5月29日のテマセクの発表によると、テマセクは2022年11月にFTXが倒産した直後に開始した内部調査を終了した。テマセクは2億7500万ドル(約385億円)の投資損失を出したが、調査結果では内部に「不正行為はなかった」という。だが投資チームと経営陣は「集団的責任」を取り、報酬が減額されたと報告されている。

倒産時に2億7500万ドルの投資損失となったが、これは当時テマセクの総資産2930億ドルの0.09%に相当する。テマセクは、FTXへの投資前に徹底したデューデリジェンスを実施したと主張している。

5月29日のブルームバーグの報道によれば、テマセクのリム・ブーン・ヘン会長は、「テマセクを含む投資家に対して、意図的に隠された詐欺行為があった」と述べ、「当社に大きな影響を与えている」と語った。「投資の結果に失望し、評判への悪影響についても同様だ」とリム会長は語った。

シンガポールの副首相ローレンス・ウォン氏も、2022年11月の議会でFTXが倒産した直後に同様の発言をしていた。「FTXとの関係で、テマセクには財政的損失だけでなく、評判への損害も発生している」とウォン氏は語った。
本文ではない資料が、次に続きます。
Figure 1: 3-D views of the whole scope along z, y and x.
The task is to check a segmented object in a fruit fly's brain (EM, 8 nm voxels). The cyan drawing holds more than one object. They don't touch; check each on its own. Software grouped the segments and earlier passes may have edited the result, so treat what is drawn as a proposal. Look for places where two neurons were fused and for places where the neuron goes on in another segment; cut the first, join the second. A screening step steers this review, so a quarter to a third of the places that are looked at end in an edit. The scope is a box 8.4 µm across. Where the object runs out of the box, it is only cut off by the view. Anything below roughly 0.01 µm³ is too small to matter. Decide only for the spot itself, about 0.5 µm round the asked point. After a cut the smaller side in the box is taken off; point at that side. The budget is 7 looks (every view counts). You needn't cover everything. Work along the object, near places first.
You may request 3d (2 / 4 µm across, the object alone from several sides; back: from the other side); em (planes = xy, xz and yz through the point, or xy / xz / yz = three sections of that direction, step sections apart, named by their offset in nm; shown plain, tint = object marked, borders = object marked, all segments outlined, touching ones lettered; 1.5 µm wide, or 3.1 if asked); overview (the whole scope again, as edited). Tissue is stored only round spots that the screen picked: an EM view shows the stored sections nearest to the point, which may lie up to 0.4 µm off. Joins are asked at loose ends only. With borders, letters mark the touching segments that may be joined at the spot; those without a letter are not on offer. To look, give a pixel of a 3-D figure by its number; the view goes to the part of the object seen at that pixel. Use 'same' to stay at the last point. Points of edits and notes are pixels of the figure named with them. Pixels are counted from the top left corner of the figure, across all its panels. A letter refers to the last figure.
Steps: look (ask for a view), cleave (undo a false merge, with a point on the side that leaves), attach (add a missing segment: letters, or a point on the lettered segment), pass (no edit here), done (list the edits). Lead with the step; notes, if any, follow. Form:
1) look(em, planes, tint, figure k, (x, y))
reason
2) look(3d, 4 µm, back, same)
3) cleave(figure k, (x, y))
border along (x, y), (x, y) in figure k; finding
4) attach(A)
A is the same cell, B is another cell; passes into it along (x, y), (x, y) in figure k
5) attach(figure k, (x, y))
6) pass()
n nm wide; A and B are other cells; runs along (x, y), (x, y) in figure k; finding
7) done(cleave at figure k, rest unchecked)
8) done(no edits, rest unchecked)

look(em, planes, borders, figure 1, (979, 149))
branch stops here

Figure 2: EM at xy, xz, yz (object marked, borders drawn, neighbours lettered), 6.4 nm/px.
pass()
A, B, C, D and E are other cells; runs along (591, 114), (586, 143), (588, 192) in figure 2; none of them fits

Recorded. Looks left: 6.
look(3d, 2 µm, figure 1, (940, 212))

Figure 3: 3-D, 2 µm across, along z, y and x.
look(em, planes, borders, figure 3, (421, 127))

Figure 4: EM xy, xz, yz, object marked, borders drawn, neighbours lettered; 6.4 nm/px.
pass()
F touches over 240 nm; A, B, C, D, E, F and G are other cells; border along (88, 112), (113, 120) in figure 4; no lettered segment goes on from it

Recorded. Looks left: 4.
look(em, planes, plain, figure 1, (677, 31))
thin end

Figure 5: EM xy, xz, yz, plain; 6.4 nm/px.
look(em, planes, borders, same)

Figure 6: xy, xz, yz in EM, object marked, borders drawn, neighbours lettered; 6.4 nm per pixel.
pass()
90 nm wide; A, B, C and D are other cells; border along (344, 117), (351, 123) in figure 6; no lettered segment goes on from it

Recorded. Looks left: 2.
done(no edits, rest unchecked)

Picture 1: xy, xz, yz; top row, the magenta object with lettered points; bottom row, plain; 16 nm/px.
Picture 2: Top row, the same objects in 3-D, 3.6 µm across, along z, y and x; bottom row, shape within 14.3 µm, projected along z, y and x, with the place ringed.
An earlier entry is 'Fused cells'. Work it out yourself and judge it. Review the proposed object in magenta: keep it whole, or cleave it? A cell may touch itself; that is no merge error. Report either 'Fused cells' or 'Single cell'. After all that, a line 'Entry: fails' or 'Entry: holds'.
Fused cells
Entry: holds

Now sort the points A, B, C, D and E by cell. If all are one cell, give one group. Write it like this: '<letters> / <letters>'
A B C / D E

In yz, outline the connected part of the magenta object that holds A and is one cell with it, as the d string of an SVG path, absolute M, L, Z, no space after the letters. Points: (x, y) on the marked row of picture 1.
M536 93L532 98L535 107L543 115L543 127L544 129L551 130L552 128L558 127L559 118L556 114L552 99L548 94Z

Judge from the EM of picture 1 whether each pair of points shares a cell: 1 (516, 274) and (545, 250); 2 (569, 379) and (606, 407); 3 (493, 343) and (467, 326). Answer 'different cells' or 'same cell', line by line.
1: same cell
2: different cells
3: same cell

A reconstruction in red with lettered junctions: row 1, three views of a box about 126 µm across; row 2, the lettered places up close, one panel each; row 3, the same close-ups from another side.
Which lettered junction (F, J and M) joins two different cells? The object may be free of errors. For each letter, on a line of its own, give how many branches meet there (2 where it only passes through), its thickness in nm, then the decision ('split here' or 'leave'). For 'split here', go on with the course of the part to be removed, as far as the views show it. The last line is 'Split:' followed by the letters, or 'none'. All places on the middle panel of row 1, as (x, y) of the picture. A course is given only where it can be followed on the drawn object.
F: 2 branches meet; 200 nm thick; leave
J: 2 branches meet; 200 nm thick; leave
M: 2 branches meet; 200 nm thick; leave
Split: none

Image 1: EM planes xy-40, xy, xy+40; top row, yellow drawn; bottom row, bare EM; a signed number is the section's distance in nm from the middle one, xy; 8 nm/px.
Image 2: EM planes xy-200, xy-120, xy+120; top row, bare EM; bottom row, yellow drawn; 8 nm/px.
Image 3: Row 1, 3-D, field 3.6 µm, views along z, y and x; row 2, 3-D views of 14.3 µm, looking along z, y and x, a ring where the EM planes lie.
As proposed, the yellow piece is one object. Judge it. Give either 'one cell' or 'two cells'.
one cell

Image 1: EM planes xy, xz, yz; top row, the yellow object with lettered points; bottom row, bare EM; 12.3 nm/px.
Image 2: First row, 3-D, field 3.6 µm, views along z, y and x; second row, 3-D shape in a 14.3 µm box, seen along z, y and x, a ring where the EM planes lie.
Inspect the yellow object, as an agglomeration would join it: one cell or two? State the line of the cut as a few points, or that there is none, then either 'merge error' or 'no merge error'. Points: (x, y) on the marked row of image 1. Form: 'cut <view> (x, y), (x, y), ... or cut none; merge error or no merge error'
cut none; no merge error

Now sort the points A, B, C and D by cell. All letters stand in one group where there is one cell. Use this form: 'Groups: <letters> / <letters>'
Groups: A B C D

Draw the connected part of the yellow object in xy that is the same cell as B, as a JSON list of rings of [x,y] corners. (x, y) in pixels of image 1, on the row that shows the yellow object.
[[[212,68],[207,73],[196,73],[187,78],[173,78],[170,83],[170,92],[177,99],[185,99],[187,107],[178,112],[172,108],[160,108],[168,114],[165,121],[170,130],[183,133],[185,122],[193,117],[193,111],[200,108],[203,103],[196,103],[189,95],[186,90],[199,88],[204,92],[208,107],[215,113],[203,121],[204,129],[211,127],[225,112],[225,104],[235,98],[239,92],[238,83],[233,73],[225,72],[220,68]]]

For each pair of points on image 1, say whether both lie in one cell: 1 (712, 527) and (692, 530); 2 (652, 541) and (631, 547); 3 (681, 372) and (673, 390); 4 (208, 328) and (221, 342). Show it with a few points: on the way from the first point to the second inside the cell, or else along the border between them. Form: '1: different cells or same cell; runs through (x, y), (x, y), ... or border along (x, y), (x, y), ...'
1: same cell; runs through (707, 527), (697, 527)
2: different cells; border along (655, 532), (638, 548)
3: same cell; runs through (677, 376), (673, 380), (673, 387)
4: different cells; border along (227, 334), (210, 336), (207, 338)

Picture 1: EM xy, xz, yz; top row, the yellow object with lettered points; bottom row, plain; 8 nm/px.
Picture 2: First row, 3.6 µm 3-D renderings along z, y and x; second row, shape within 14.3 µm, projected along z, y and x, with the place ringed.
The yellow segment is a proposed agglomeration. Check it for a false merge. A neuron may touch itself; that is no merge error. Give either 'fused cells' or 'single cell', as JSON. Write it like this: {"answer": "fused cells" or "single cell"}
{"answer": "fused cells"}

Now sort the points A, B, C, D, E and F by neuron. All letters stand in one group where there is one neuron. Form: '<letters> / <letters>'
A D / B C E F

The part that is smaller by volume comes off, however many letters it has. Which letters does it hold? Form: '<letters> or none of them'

テマセクは、デューデリジェンスを実施した際に、FTXの財務諸表を検討し、仮想通貨市場の金融サービスプロバイダーとの規制上のリスクを評価し、2021年2月から10月にかけて9ヶ月間法的助言を求めたと述べている。また、FTXの従業員、他の投資家、業界関係者を含む、FTXに関する直接的な知識を持つ人々とも協力したとされる。